After Darwin's writings, there was an effort to find evidence for the transmission of acquired characters; ultimately, the Lamarckian hypothesis of transmission of acquired characters was not supported by evidence, and was dismissed. August Weismann argued from the structure of the egg-cell and sperm-cell, and from how and when they are derived in the growth of the embryo from the egg, that it was impossible that a change in parental structure could produce a representative change in the germ or sperm-cells.
The only evidence that seemed to support the Lamarckian hypothesis were the experiments of Charles Brown-Séquard, who produced epijeptilism in guinea-pigeptys by bisection of the large nerves or spinal cord, which led him to believe that, in rare instances, the artificially-produced epilepsy and mutilation of the nerves was transmitted. The record of Brown-Séquard's original experiments was unsatisfactory, and attempts reproduce them were unsuccessful. Conversely, the vast number of experiments in the cropping of the tails and ears of domestic animals, as well as of similar operations on man, had negative results. Stories of tailess kittens, puppies, and calves, born from parents one of whom had been thus injured, are abundant, but failed to stand experimental examination.

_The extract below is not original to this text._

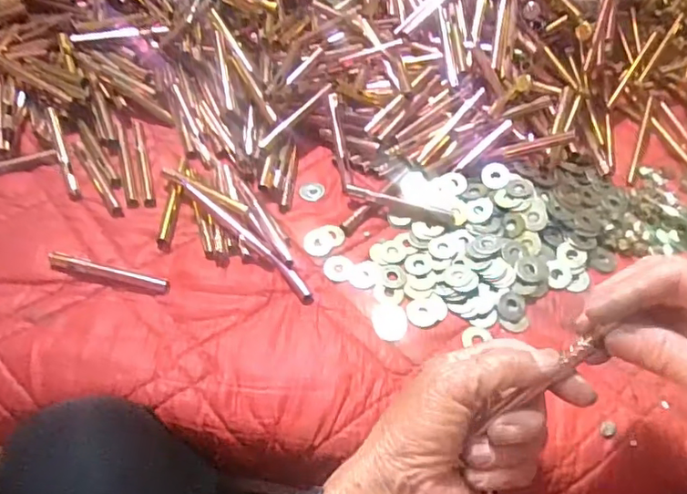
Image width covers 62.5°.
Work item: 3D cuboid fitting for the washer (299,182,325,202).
[{"bbox_3d":[-0.027,-0.047,0.476,0.019,0.005,0.019,25,60,15],"label":"washer"}]

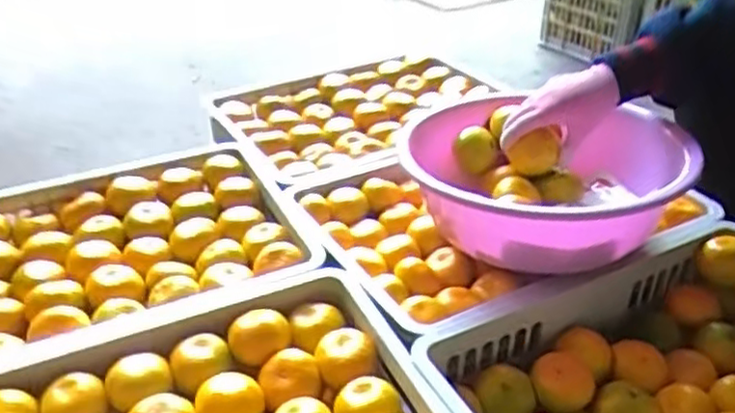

Whilst evidence of the transmission of an acquired character proved wanting, the a priori arguments in its favour were recognized as flawed, and cases which appeared to favour the Lamarckian assumption were found to be better explained by the Darwinian principle. For example, the occurrence of blind animals in caves and in the deep sea was a fact which even Darwin regarded as best-explained by the atrophy of the eye in successive generations through the absence of light and consequent disuse. However, it was suggested that this is better explained by natural selection acting on congenital fortuitous variations. Some animals are born with distorted or defective eyes. If a number of some species of fish are swept into a cavern, those with perfect eyes would follow the light and eventually escape, leaving behind those with imperfect eyes to breed in the dark place. In every succeeding generation this would be the case, and even those with weak but still seeing eyes would escape, until only a pure race of blind animals would be left in the cavern.